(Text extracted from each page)
>>>

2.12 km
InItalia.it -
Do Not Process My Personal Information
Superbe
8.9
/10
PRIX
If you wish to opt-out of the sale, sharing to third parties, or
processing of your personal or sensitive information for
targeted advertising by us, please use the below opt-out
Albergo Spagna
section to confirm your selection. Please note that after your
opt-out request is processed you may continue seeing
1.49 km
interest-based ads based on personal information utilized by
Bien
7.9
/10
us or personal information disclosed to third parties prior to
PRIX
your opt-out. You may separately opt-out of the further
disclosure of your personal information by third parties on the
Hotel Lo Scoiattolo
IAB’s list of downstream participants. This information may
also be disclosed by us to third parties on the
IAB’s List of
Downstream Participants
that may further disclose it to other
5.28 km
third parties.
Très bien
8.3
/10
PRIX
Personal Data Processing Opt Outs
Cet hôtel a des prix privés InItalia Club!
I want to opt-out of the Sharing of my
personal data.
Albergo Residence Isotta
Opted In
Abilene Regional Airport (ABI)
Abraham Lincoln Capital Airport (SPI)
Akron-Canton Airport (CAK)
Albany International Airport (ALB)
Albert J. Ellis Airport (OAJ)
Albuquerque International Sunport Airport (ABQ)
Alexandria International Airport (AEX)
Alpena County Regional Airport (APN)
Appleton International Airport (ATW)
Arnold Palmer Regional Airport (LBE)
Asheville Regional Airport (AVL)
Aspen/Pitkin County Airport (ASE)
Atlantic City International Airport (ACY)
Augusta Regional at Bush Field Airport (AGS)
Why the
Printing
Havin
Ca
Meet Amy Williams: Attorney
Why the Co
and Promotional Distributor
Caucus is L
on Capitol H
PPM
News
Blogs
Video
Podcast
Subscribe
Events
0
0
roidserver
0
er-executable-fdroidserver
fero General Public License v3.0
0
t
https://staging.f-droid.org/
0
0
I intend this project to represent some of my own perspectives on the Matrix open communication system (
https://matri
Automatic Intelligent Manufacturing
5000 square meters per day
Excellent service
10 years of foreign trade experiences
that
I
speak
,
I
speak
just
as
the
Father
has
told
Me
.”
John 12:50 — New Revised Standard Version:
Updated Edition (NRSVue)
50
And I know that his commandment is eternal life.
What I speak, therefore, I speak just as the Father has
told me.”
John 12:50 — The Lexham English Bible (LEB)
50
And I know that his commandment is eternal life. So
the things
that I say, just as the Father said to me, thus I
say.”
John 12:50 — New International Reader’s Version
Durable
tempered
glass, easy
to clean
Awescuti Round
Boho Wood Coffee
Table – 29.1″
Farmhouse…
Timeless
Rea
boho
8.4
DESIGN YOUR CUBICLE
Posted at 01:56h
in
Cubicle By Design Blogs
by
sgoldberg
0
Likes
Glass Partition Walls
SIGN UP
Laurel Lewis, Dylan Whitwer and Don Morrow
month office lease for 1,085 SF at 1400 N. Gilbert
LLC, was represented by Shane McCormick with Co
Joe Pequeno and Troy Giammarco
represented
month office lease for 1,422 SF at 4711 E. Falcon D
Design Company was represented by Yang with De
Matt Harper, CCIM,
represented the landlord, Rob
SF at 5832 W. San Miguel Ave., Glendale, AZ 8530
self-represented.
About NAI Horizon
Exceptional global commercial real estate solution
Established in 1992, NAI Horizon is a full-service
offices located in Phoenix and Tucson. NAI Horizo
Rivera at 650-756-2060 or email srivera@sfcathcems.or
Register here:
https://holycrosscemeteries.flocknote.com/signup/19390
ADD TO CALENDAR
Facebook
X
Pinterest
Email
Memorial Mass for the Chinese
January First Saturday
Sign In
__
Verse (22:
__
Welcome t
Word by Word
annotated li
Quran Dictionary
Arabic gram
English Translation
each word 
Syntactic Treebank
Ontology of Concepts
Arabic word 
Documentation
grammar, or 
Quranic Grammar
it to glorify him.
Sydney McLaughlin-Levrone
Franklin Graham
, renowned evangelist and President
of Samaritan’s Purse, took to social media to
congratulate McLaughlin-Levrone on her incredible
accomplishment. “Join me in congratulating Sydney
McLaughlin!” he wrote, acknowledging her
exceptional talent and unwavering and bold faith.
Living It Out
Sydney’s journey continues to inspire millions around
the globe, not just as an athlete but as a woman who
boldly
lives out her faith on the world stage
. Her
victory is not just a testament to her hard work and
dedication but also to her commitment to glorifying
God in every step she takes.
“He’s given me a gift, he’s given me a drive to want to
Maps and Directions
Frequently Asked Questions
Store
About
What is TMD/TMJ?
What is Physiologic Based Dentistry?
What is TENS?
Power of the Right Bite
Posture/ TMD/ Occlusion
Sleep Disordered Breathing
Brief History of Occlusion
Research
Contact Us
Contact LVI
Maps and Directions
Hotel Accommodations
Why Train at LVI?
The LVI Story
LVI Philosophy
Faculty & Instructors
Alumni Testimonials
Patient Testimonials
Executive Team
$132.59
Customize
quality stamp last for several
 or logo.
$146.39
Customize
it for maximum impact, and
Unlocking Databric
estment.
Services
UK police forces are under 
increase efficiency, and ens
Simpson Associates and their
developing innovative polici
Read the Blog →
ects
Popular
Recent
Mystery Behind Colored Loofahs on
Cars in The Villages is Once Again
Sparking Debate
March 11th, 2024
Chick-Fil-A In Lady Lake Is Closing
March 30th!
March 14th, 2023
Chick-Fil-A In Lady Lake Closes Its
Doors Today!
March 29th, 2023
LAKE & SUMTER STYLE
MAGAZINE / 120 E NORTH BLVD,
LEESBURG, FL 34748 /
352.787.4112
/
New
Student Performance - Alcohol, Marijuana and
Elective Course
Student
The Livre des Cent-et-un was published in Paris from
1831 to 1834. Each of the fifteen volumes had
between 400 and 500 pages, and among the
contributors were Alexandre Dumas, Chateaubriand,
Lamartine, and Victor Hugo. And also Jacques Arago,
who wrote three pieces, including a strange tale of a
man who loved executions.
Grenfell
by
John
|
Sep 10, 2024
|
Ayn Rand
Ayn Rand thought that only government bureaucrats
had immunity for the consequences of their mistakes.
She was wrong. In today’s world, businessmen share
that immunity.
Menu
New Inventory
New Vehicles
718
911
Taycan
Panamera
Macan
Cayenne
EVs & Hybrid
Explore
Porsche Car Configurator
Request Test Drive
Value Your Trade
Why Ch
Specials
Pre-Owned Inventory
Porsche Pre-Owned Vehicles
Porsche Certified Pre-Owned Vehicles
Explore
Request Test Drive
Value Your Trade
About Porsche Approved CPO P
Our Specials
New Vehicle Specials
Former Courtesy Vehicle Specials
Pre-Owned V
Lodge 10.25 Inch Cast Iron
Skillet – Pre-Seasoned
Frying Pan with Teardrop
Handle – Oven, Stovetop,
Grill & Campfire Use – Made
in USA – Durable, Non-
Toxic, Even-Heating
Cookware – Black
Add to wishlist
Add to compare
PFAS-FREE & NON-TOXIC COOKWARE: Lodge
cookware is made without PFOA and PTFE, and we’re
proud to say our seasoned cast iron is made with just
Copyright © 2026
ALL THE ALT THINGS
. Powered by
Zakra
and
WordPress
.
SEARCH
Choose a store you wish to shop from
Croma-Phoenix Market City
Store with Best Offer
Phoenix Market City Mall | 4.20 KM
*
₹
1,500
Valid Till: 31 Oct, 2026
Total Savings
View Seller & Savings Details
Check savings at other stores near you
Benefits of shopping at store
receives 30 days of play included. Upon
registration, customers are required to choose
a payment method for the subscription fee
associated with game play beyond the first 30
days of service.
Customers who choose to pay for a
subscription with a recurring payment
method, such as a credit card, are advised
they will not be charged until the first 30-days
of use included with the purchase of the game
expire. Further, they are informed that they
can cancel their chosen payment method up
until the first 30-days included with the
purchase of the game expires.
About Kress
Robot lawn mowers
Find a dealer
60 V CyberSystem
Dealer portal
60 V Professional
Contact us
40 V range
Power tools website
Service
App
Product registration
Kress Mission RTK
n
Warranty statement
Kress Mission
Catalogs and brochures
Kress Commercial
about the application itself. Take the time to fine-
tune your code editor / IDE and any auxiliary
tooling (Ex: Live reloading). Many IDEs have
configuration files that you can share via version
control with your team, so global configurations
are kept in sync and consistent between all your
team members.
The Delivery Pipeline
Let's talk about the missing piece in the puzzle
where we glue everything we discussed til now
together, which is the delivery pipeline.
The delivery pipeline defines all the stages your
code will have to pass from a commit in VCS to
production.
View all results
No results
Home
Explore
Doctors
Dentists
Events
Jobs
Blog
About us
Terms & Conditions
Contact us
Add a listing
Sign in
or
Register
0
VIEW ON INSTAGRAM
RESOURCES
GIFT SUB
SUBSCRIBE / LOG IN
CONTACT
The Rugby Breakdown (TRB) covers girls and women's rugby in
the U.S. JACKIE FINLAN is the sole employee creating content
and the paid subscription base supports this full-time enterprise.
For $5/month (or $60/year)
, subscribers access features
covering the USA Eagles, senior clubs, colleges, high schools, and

<<<

▶ _WHAT IS NEEDED_
Reproduce the records word for word, from their very start through the line containing "Albany International Airport (ALB)", including that line.

▶ _REPLY TO THE EXERCISE_
2.12 km
InItalia.it -
Do Not Process My Personal Information
Superbe
8.9
/10
PRIX
If you wish to opt-out of the sale, sharing to third parties, or
processing of your personal or sensitive information for
targeted advertising by us, please use the below opt-out
Albergo Spagna
section to confirm your selection. Please note that after your
opt-out request is processed you may continue seeing
1.49 km
interest-based ads based on personal information utilized by
Bien
7.9
/10
us or personal information disclosed to third parties prior to
PRIX
your opt-out. You may separately opt-out of the further
disclosure of your personal information by third parties on the
Hotel Lo Scoiattolo
IAB’s list of downstream participants. This information may
also be disclosed by us to third parties on the
IAB’s List of
Downstream Participants
that may further disclose it to other
5.28 km
third parties.
Très bien
8.3
/10
PRIX
Personal Data Processing Opt Outs
Cet hôtel a des prix privés InItalia Club!
I want to opt-out of the Sharing of my
personal data.
Albergo Residence Isotta
Opted In
Abilene Regional Airport (ABI)
Abraham Lincoln Capital Airport (SPI)
Akron-Canton Airport (CAK)
Albany International Airport (ALB)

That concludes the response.